L’impact environnemental est un sujet très présent à n’importe quel niveau de discussion et dans tous les niveaux de la société : tous les acteurs du bâtiment vont devoir y être sensibilisés à un moment et de manière très concrète. Il faut qu’ils se posent des questions comme quel est l’intérêt d’avoir un bâtiment décarboné, la signification, quels sont les sujets connexes comme le recyclage, le traitement des eaux et des matériaux. Loin de leurs activités quotidiennes, c’est certain, mais qui sont inhérentes au bâtiment in fine.

Comment transférer la mobilité d’un bureau professionnel au logement particulier avec l’augmentation du télétravail ?

C. A. – Grâce au digital au sens large, c’est ce qui a permis le télétravail. Nous l’avons vu avec des outils de collaboration comme Teams, Zoom et autres. Pour tous les autres services que nous trouvons au bureau, c’est la même chose. Le « bureau » a changé de définition avec le COVID, ce n’est plus un lieu statique, le travail est dorénavant hybride : chez soi et dans un espace commun.

Cet espace commun a évolué : moins de mètres carrés pour les bureaux, émancipation et accélération des solutions de flex office, besoin de réinventer les usages au bureau. Maintenant, les bureaux sont plutôt vus comme un espace d’échange collaboratif entre collègues, un espace de communication, un lieu de vie. Et le bâtiment doit s’adapter à ce nouveau besoin comme le partage des salles de réunion par une application dédiée, l’utilisation des espaces en temps réel (parking, salle de réunion, etc.). Et le lien dans toutes ces nouvelles solutions, c’est le digital.

Le logement devient le 2e bureau. Est-ce que Schneider Electric a vocation à entrer dans le domicile ?

C. A. – Nous sommes déjà dans cette optique-là via le smartphone de l’usager. Il nous faut lui permettre de déplacer son bureau chez lui.

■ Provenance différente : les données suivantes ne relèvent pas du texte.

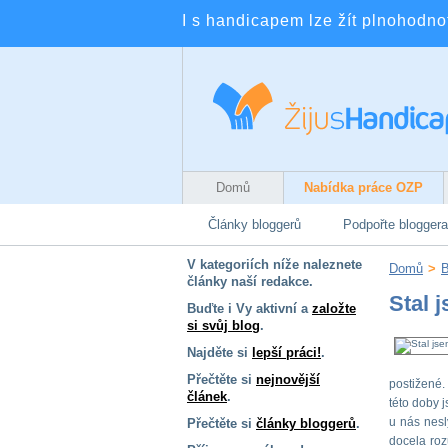
I s handicapem lze žít plnohodnotn
Domů
Nabídka práce OZP
Články bloggerů
Podpořte bloggera
V kategoriích níže naleznete
Domů
>
B
články naší redakce.
Stal 
Buďte i Vy aktivní a
založte
si svůj blog
.
Najděte si
lepší práci!
.
Přečtěte si
nejnovější
postižené.
článek
.
této doby 
u nás nesl
Přečtěte si
články bloggerů
.
docela roz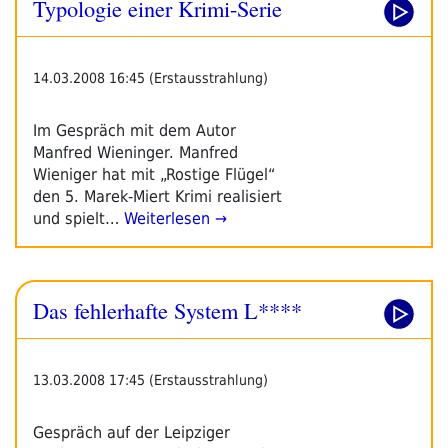
Typologie einer Krimi-Serie
14.03.2008 16:45 (Erstausstrahlung)
Im Gespräch mit dem Autor
Manfred Wieninger. Manfred
Wieniger hat mit „Rostige Flügel“
den 5. Marek-Miert Krimi realisiert
und spielt…
Weiterlesen →
Das fehlerhafte System L****
13.03.2008 17:45 (Erstausstrahlung)
Gespräch auf der Leipziger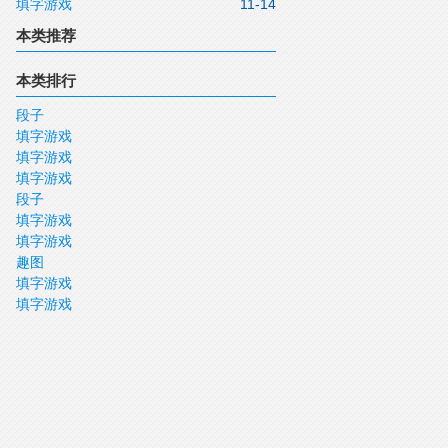
填字游戏
11-14
本类推荐
本类排行
段子
填字游戏
填字游戏
填字游戏
段子
填字游戏
填字游戏
趣图
填字游戏
填字游戏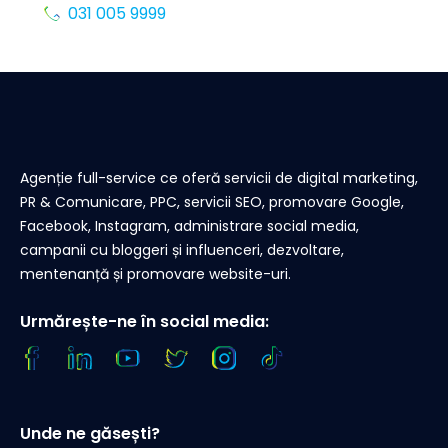
031 005 9999
Agenție full-service ce oferă servicii de digital marketing,
PR & Comunicare, PPC, servicii SEO, promovare Google,
Facebook, Instagram, administrare social media,
campanii cu bloggeri și influenceri, dezvoltare,
mentenanță și promovare website-uri.
Urmărește-ne în social media:
Unde ne găsești?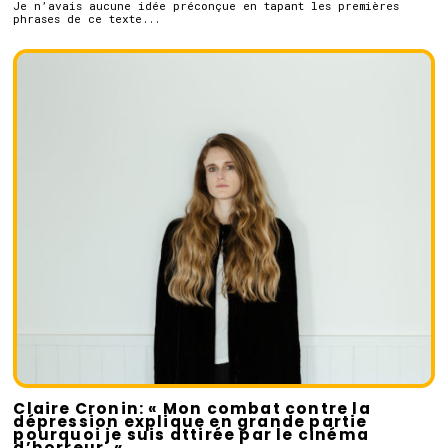
Je n’avais aucune idée préconçue en tapant les premières
phrases de ce texte...
Claire Cronin: « Mon combat contre la
dépression explique en grande partie
pourquoi je suis attirée par le cinéma
d’horreur. «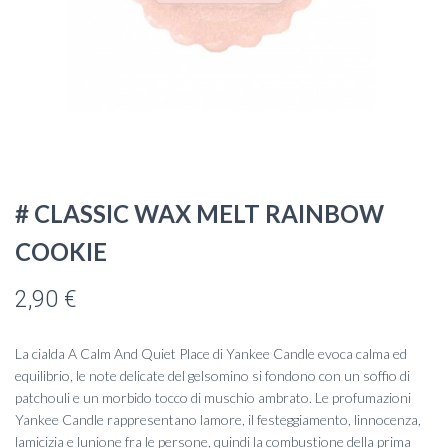
# CLASSIC WAX MELT RAINBOW
COOKIE
2,90
€
La cialda A Calm And Quiet Place di Yankee Candle evoca calma ed
equilibrio, le note delicate del gelsomino si fondono con un soffio di
patchouli e un morbido tocco di muschio ambrato. Le profumazioni
Yankee Candle rappresentano lamore, il festeggiamento, linnocenza,
lamicizia e lunione fra le persone, quindi la combustione della prima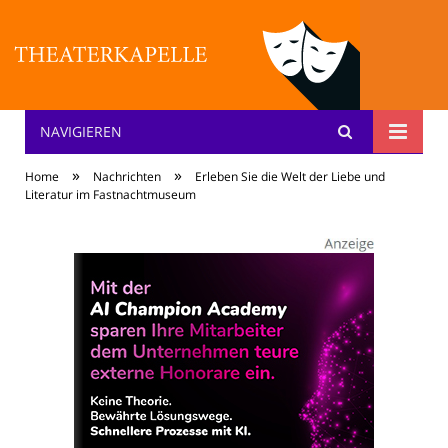
NAVIGIEREN
Theater: [KA] :pelle
»
»
Home
Nachrichten
Erleben Sie die Welt der Liebe und
Literatur im Fastnachtmuseum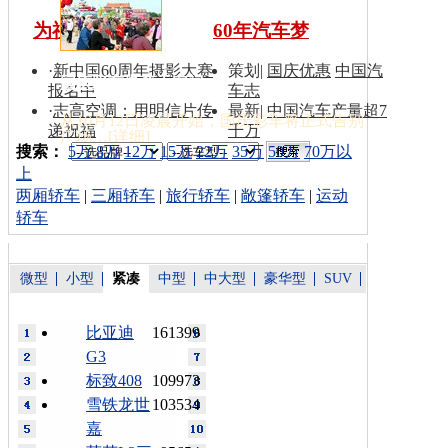
为祖国同喝彩
60年汽车梦
·
新中国60周年摄影大赛
策划
|
国庆优惠
中国汽
国庆彩车撤离天安门
报名中
车志
·
志高空调：用明信片传
最新
|
中国汽车产量超7
从10月12日凌晨开始，国庆彩车将正式告别
递祝福
千万
广场…[
详细
]
索：
搜索：
5万
8万
12万
15万
22万
35万
50万
70万以
上
两厢轿车
|
三厢轿车
|
旅行轿车
|
敞篷轿车
|
运动
轿车
微型
小型
紧凑
中型
中大型
豪华型
SUV
比亚迪
161399
G3
标致408
109973
雪铁龙世
103534
嘉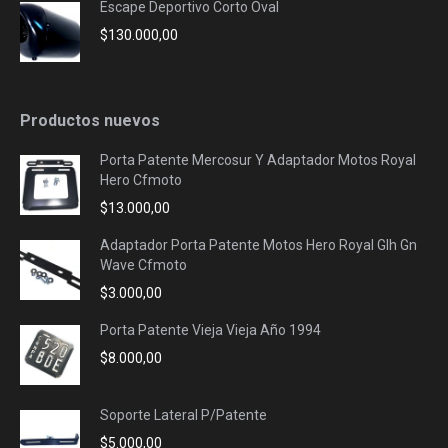
Escape Deportivo Corto Oval
$
130.000,00
Productos nuevos
Porta Patente Mercosur Y Adaptador Motos Royal
Hero Cfmoto
$
13.000,00
Adaptador Porta Patente Motos Hero Royal Glh Gn
Wave Cfmoto
$
3.000,00
Porta Patente Vieja Vieja Año 1994
$
8.000,00
Soporte Lateral P/Patente
$
5.000,00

Aujourd’hui, en tant que collaborateur de telle entreprise, de tel bâtiment, l’utilisateur a l’application dédiée du bâtiment, du bureau, sur son téléphone personnel. Il a accès à des données telles que la capacité d’accueil du parking, la présence d’une borne de recharge électrique pour son véhicule, le menu de la cantine, l’occupation des salles de réunion, etc. Le numérique doit permettre de garder le lien avec l’entreprise. Ce sont des solutions que nous proposons dans notre gamme EcoStruxure Building.

On s’aperçoit que le besoin en services est important dans le résidentiel collectif, notamment avec le maintien à domicile. Qu’en pensez-vous ?

C. A. – Tout comme le bureau a changé de définition après le COVID, la résidence collective est aussi en train de se réinventer pour, là encore, intégrer plus de services, dont des sujets qui n’étaient pas d’actualité auparavant.

Différents sujets comme l’intégration des espaces de coworking dans les résidences collectives, de services comme la livraison, l’aide à la personne sont envisagés. Nous ne sommes plus sur des bâtiments mono-usage, ils doivent donc s’adapter et intégrer plus de digital qu’avant pour intégrer davantage de mixité.